—“Hi, my name is Matthew, although you may know me by another name — my friends call me Matty. And I should be dead.”
These are the first lines of Matthew Perry’s 2022 memoir titled “Friends, Lovers, and the Big Terrible Thing: A Memoir,” released just one year before his untimely death on Oct. 28.
How are we, as “Friends” fans and consumers of mass media, supposed to commemorate celebrities’ passings — especially someone as loved as Perry?
For me, the sitcom played an integral part in my adolescence. I found comfort in Chandler’s one-liners, Phoebe and Ross’ eccentricity, and Monica’s Type-A tendencies. As a middle-schooler navigating the loneliness of growing up, I felt solace when I, amongst other viewers, could laugh with these characters on TV.
I think that’s what made “Friends” so popular: the timeless and real relationships. It made me feel like they were my own.
I know death is imminent, but that doesn’t make the feelings of loss any less difficult. I didn’t know Perry personally, nor will I ever be able to relate to his off-screen struggles. Though he was fighting his own battles, Perry helped me through my growing pains, and he shouldn’t have been criticized for dealing with these struggles in the spotlight.

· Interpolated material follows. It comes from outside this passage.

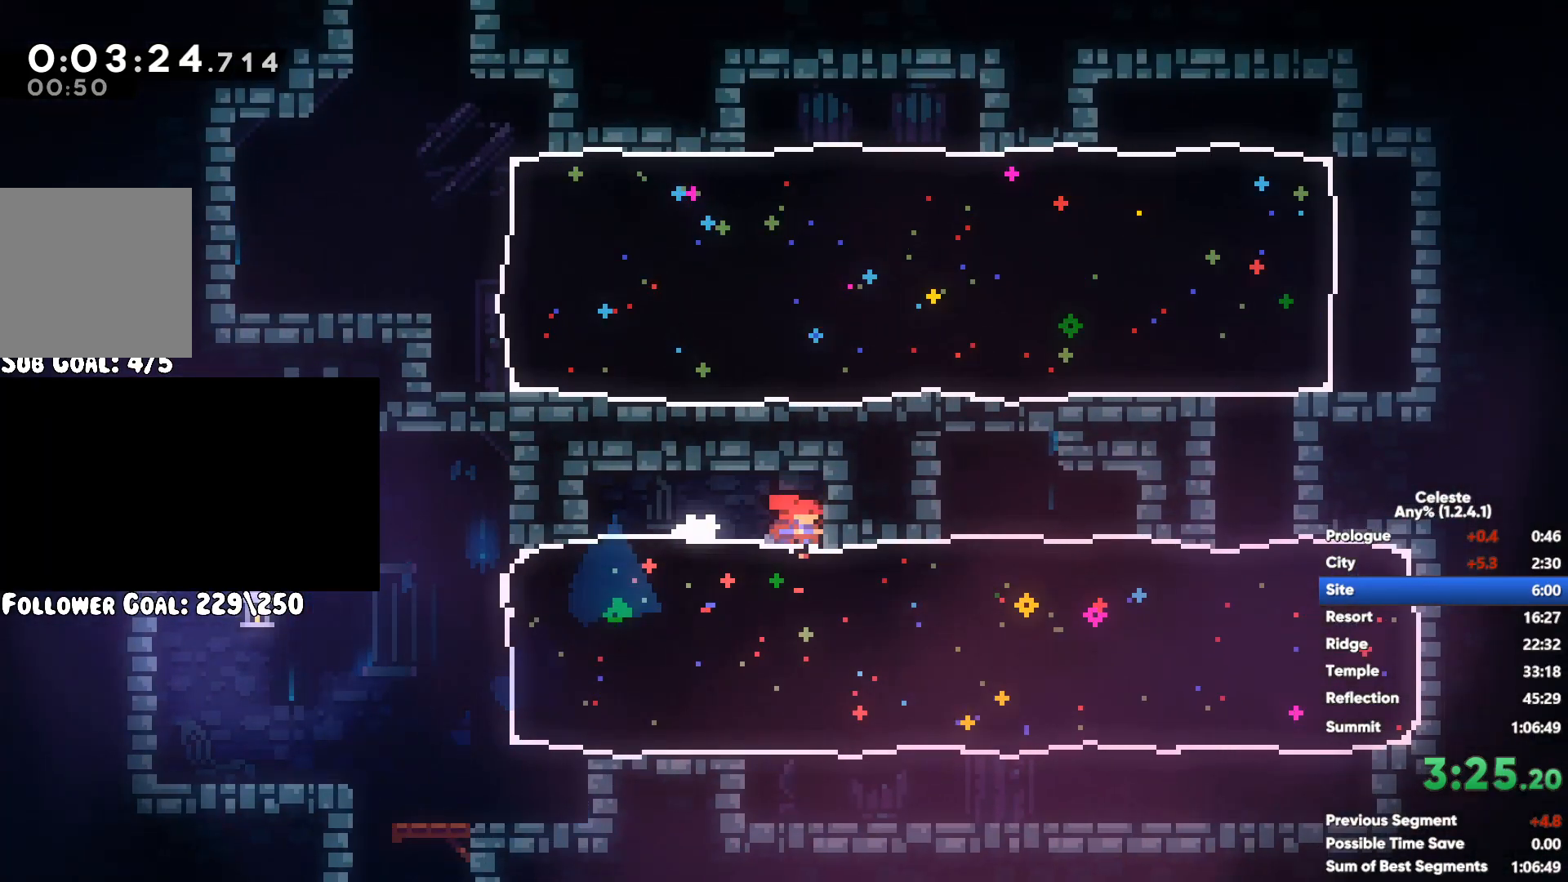
{"buttons": [], "left_stick": "up-right", "right_stick": "center", "events": [[33, "X", "up"], [500, "left_stick", "up-right"]]}
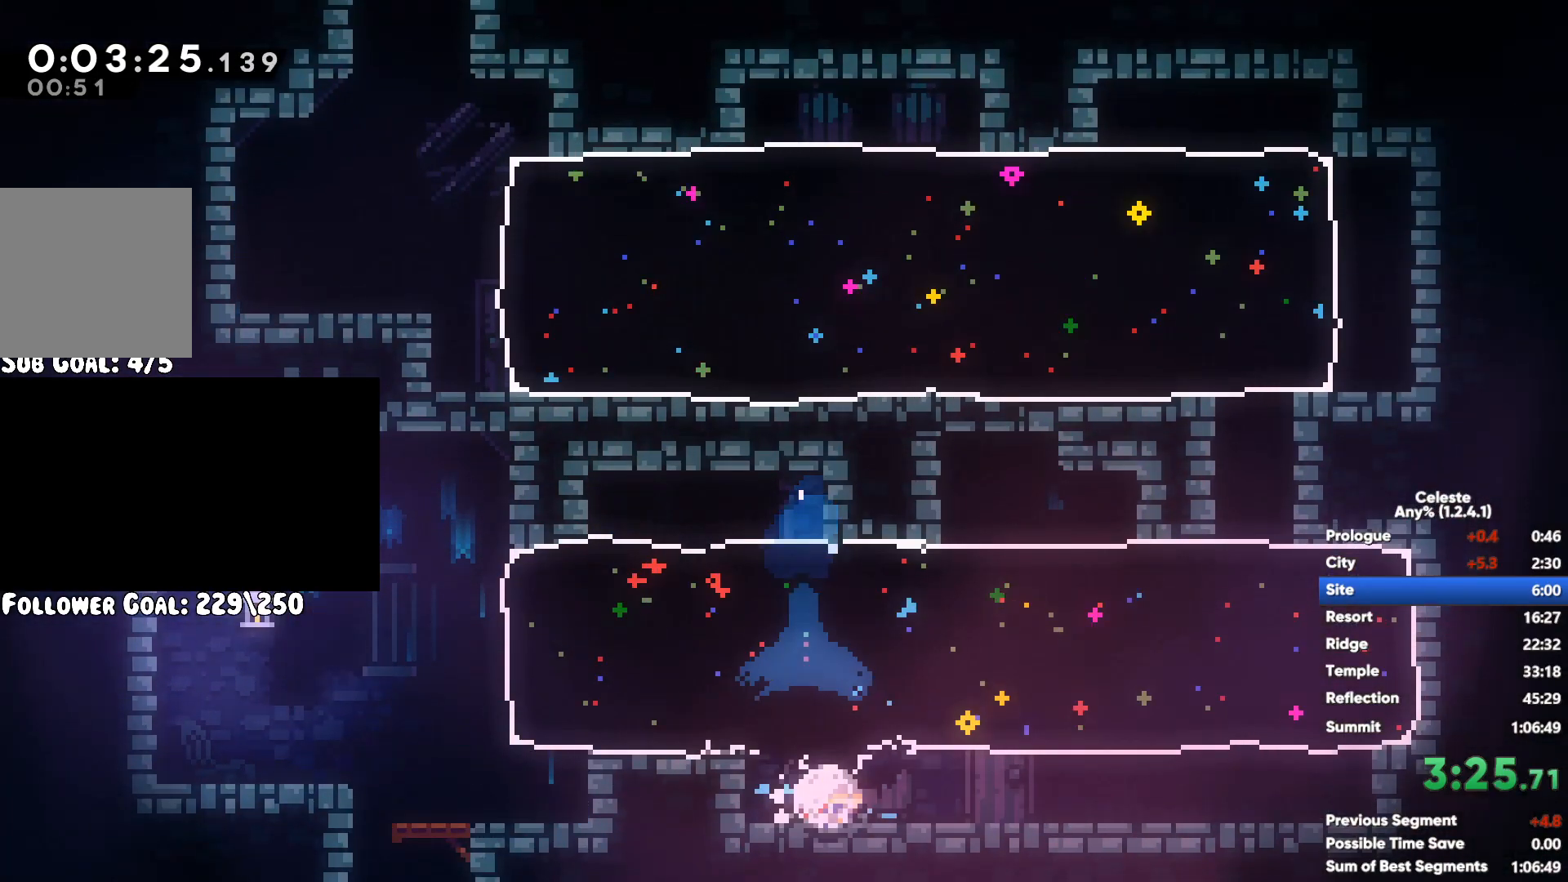
{"buttons": [], "left_stick": "up", "right_stick": "center", "events": [[17, "left_stick", "up"], [33, "X", "down"], [183, "X", "up"]]}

Because of this harsh light imposed on celebrities, many expect to know everything about those in the spotlight — even what they would like to remain in the dark.
Perry was adamant about how he wanted to be remembered. Most famously, he struggled with addiction throughout his life, and it was clear that he helped others struggling with addiction. In one example, co-star Hank Azaria revealed Perry was the one to bring him into an Alcoholics Anonymous meeting.
Despite his fame in his role as Chandler Bing in the hit sitcom series for 10 seasons, he was first a person. Without the pedestal, all he ever wanted was to help people, whether it be through a quip in a sitcom or helping someone get sober.
When we grieve the loss of a loved one, regardless of whether it’s a family member or a celebrity, it’s integral to keep in mind how they would have wanted to be remembered. This goes for the media as well.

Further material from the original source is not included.